Narcotic Wasteland mastermind Dallas Toler-Wade’s 10 most influential death metal albums

Posted by on October 13, 2017


Gorguts, Considered Dead

I remember a friend and local death metal vocalist bringing this tape over to my house. He said “Check these dudes out!” very excitingly. We listened to the whole thing twice while discussing how killer it was. I instantly enjoyed the guitar composition. It is all so well written, and has such a dark mood to it with the finesse of classical music at times. Like many albums on the list, I still listen to this one from time to time.


Suffocation,  Effigy of the Forgotten

Longtime friend and current band mate in Narcotic Wasteland, Edwin Rhone, brought this tape over to my house. This was a game changer for me. The super long sequences in the creepy guitar riffs while keeping the drums straight on course just created a brutality I had never heard. The attention to detail in the sixteenth note guitar picking is impeccable.
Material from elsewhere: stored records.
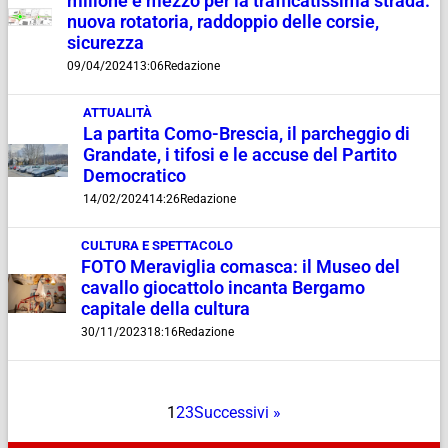
milione e mezzo per la trafficatissima strada:
nuova rotatoria, raddoppio delle corsie,
sicurezza
09/04/2024
13:06
Redazione
ATTUALITÀ
La partita Como-Brescia, il parcheggio di
Grandate, i tifosi e le accuse del Partito
Democratico
14/02/2024
14:26
Redazione
CULTURA E SPETTACOLO
FOTO Meraviglia comasca: il Museo del
cavallo giocattolo incanta Bergamo
capitale della cultura
30/11/2023
18:16
Redazione
1
2
3
Successivi »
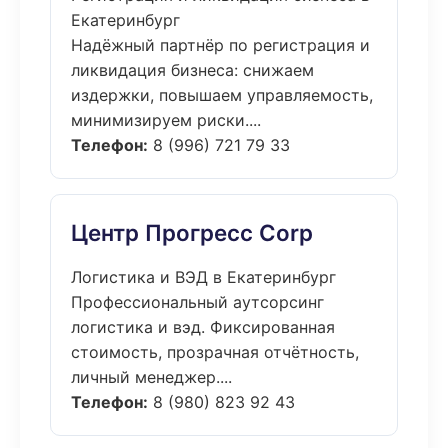
Екатеринбург
Надёжный партнёр по регистрация и
ликвидация бизнеса: снижаем
издержки, повышаем управляемость,
минимизируем риски....
Телефон:
8 (996) 721 79 33
Центр Прогресс Corp
Логистика и ВЭД в Екатеринбург
Профессиональный аутсорсинг
логистика и вэд. Фиксированная
стоимость, прозрачная отчётность,
личный менеджер....
Телефон:
8 (980) 823 92 43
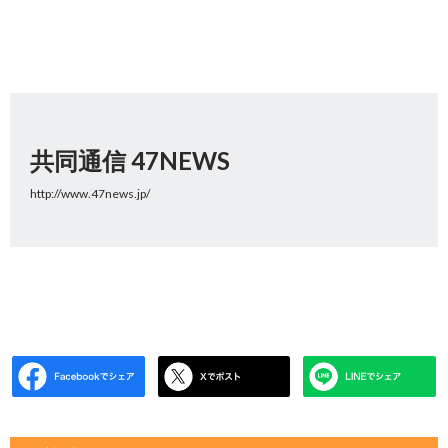
共同通信 47NEWS
http://www.47news.jp/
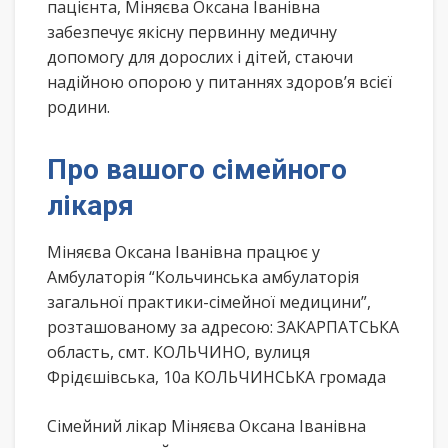
пацієнта, Міняєва Оксана Іванівна
забезпечує якісну первинну медичну
допомогу для дорослих і дітей, стаючи
надійною опорою у питаннях здоров’я всієї
родини.
Про вашого сімейного
лікаря
Міняєва Оксана Іванівна працює у
Амбулаторія “Кольчинська амбулаторія
загальної практики-сімейної медицини”,
розташованому за адресою: ЗАКАРПАТСЬКА
область, смт. КОЛЬЧИНО, вулиця
Фрідєшівська, 10а КОЛЬЧИНСЬКА громада
Сімейний лікар Міняєва Оксана Іванівна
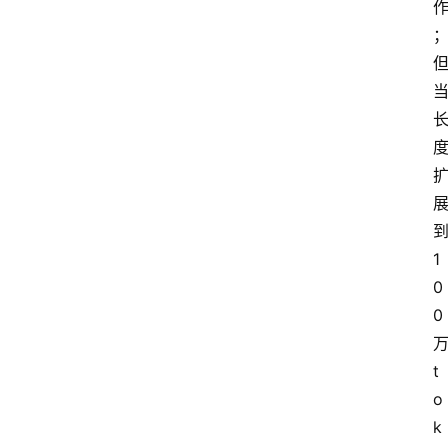
1
0
0
t
o
k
Malevolent Creation, Retribution

This was a tough pick for me as I have always enjoyed many of their albums. I chose Retribution because again this album represents the musical growth of a band working to refine what they do. I saw them live not too long after this record was released. I bought the CD the very next day.  I used to have fun playing “Coronation of Our Domain” on the drums at a friend’s house where lots of us local musicians would get together and jam into the early morning.


Immolation, Close to a World Below

Already being a longtime fan of what I consider one of the greatest Death Metal bands of all time, I really have a tough time deciding which album is my favorite. This one really speaks to me. This influenced me at a much later date obviously having been a touring musician myself for many years at that point. The overall vibe is so chilling, and the music and lyrical content really gets me every time I hear it. This band inspires me to be uncompromising in what I want to achieve musically.


Hate Eternal, King of all Kings

Years ago Nile toured with these guys in the United States, and I have been a fan ever since.

The absolute brutality and relentless speed of this band was very influential for me. With the bar being raised at every turning point in the early 2000s, this release was at the forefront, and watching that set was like being beat with a meat tenderizer for 45 minutes every night.  I feel very lucky to have been there watching this absolute insanity take place.